• _BRANO SCELTO_:
#####

C’è una frase che Roberto Martinez ha usato con regolarità crescente in questa stagione, una frase che in sé non significa niente ma che evidenzia a pieno il regime della stagione dell’Everton: ci sono piccoli margini di miglioramento. Ed è una frase che è stata usata nuovamente.
L’Everton, a detta del suo allenatore, non è stato inferiore all’Arsenal, nonostante sia tornato a casa con due gol sul groppone e lo spettro di un turno infrasettimanale contro lo Stoke City che, qualora dovesse vincere, getterebbe i Toffees ancora più giù nella lotta per la retrocessione.
Ma, se vogliamo, c’è una parte di verità nelle parole del tecnico spagnolo. È stata solo un’esitazione di John Stones a regalare il primo gol all’Arsenal, così com’è stata una deviazione di Jagielka a portare il risultato sul 2-0. Tuttavia questo non toglie certo il diritto di porsi delle domande a riguardo.
Come può questo gruppo di giocatori, questa squadra, essere dietro al Crystal Palace ed al West Bromwich Albion in classifica? Come può l’Everton essere undici punti sotto la top-ten e come si può arrivare dal sogno europeo all’obiettivo 40 punti? Può darsi che ci siano piccoli margini di miglioramento, ma c’è anche molto da aggiustare. Martinez ha sempre detto che l’attitudine di concedere gol negli ultimi minuti ha minato la sicurezza della sua squadra. Ma era agosto, e quelle partite l’Everton non le ha mica perse. Come possono due 2-2 gettare un’ombra così pesante su un’intera stagione? E se così fosse, come lo si è potuto permettere? Come può una squadra essere così fragile da lasciare che due pareggi ad inizio stagione distruggano dodici mesi di progressi? E, forse la questione più delicata: come ha fatto, in sei mesi e 25 partite, Martinez a non essere capace di arginare questa tendenza?

#####

• _CONSEGNA 1_: Nel brano sull'Everton, la deviazione di quale giocatore porta il risultato sul 2-0?
• _CONSEGNA 2_: Elenca tutte le squadre di calcio nominate nel brano sull'Everton.
• _CONSEGNA 3_: Riscrivi in forma più breve, per favore, il paragrafo del brano sull'Everton che comincia con "Ma, se vogliamo", mantenendo i fatti principali.

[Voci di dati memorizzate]
#####

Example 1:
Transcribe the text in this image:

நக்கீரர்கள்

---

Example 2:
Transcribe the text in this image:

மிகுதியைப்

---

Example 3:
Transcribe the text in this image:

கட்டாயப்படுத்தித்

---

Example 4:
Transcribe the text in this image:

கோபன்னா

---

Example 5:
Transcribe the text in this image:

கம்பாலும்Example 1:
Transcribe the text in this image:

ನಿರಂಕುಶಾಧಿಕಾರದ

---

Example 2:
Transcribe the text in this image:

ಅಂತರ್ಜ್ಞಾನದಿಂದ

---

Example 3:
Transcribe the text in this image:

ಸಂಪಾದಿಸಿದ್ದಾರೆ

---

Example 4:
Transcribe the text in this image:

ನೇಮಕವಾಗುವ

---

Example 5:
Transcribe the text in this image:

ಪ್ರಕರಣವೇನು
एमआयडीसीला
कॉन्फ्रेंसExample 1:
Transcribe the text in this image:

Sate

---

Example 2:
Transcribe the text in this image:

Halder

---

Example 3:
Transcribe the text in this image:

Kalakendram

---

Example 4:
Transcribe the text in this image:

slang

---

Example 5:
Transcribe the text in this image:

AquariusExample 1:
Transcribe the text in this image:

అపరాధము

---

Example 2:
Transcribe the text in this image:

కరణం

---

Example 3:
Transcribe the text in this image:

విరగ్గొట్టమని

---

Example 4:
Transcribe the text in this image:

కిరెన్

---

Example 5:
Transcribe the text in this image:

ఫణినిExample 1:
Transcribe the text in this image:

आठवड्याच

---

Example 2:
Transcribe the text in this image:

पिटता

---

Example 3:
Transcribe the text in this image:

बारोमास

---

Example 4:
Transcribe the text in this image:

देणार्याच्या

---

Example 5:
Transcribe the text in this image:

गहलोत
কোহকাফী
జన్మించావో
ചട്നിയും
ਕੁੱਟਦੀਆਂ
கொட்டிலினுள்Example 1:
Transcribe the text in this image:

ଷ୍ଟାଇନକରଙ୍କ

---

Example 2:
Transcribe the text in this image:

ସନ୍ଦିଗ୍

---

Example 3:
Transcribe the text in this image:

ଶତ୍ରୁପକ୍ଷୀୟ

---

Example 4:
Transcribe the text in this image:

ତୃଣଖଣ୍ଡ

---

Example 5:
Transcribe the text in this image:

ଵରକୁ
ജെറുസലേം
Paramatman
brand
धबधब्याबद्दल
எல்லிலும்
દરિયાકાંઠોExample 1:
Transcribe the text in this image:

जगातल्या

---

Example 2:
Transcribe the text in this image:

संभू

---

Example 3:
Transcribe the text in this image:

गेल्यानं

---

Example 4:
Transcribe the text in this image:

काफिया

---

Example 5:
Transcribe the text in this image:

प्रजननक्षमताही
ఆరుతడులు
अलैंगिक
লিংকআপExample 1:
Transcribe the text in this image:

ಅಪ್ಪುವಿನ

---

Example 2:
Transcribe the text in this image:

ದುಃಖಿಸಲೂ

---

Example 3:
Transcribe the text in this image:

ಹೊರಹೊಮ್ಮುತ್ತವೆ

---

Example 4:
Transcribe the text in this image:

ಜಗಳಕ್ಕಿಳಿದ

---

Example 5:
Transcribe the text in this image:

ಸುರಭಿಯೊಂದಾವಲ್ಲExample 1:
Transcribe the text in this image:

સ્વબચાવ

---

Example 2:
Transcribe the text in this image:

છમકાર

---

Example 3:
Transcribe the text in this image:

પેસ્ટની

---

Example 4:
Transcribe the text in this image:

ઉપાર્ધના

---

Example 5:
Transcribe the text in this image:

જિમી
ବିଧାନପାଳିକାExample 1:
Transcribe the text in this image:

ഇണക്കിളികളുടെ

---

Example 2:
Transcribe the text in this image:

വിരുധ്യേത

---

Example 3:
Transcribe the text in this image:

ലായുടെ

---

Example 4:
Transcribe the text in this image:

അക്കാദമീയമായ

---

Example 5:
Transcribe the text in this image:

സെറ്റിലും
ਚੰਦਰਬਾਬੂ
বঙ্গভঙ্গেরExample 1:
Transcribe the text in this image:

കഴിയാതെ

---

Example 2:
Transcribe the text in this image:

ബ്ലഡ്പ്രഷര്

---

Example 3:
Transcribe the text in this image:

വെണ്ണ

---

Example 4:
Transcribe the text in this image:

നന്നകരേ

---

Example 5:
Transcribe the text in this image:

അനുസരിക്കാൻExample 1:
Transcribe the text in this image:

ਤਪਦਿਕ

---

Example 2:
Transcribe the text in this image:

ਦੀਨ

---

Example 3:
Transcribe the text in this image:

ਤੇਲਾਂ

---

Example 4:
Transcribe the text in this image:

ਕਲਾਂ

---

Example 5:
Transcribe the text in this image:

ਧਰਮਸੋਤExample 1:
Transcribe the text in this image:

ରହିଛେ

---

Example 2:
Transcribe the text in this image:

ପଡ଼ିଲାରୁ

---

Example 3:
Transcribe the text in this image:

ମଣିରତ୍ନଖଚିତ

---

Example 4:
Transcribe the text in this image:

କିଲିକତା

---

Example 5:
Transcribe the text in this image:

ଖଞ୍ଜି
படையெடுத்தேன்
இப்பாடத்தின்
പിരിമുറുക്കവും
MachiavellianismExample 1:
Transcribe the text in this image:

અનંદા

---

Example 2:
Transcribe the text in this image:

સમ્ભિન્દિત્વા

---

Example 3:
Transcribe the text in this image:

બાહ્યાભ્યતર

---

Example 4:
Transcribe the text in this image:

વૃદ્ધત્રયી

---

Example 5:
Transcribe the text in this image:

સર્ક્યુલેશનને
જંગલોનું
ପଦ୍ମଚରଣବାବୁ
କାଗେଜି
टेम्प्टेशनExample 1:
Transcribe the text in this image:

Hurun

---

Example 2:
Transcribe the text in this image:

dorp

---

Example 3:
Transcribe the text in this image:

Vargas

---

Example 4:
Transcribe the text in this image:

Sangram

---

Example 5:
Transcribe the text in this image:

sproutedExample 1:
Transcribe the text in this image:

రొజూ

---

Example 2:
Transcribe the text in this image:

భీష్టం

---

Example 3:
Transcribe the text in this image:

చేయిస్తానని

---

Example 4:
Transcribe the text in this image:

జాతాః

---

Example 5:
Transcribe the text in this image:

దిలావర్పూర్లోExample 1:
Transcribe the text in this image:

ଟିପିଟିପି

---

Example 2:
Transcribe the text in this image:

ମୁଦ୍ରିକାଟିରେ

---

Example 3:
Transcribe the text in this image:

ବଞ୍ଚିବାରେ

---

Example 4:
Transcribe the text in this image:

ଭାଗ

#####

• _SOLUZIONE 1_: Jagielka.

• _SOLUZIONE 2_: Everton, Arsenal, Stoke City, Crystal Palace, West Bromwich Albion

• _SOLUZIONE 3_: Le parole del tecnico spagnolo hanno una parte di verità: il primo gol dell'Arsenal è arrivato da un'esitazione di John Stones e il 2-0 da una deviazione di Jagielka. Restano però legittime alcune domande.